** Begin Given text **

Variance of the sum of two random variables

Question

Don't really understand one of the questions on my passed test. :

Suppose X and Y are random variables such that E(XY) = 0. Suppose also each of X and Y has mean 1 and variance 3. Find the variance of X + Y.

I know the answer is 4, but why?

Answer 1

Compute $\operatorname{Cov}(X,Y)=\mathbb{E}[XY]-\mathbb{E}[X]\mathbb{E}[Y]=-1$ and hence $\operatorname{Var}(X+Y)=\operatorname{Var}X+\operatorname{Var}Y+2\operatorname{Cov}(X,Y)$ gives the value 4.

** End Given text **
** Begin Data section **

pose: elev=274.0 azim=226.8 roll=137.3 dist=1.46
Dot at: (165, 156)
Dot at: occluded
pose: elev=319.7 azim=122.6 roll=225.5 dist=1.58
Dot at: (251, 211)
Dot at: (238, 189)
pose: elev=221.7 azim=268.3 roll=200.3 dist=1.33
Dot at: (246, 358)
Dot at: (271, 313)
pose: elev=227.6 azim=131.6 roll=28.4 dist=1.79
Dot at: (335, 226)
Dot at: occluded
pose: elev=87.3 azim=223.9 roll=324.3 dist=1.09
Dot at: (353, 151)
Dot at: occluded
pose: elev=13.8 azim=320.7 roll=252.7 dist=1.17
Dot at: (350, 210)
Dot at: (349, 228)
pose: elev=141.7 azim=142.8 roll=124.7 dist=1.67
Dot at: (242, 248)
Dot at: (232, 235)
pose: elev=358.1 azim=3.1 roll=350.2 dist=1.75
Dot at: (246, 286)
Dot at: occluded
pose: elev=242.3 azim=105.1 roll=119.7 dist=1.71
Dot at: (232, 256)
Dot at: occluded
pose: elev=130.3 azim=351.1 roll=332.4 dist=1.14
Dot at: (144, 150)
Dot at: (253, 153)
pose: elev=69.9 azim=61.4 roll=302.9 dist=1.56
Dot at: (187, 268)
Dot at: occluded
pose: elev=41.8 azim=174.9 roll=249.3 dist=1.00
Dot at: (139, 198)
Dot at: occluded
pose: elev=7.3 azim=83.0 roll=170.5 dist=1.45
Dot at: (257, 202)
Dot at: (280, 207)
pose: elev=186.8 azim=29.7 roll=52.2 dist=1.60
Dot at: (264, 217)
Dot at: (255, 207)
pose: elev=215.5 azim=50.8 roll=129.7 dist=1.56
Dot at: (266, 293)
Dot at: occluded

** End Data section **

**Directions:**
• A. In the forum thread, what value is computed for the covariance of X and Y?
• B. Update the stretch of the forum thread from "I know the answer" through "the value 4.", replacing "gives" with "yields".

**Answers below:**
• A. -1

• B.
I know the answer is 4, but why?

Answer 1

Compute $\operatorname{Cov}(X,Y)=\mathbb{E}[XY]-\mathbb{E}[X]\mathbb{E}[Y]=-1$ and hence $\operatorname{Var}(X+Y)=\operatorname{Var}X+\operatorname{Var}Y+2\operatorname{Cov}(X,Y)$ yields the value 4.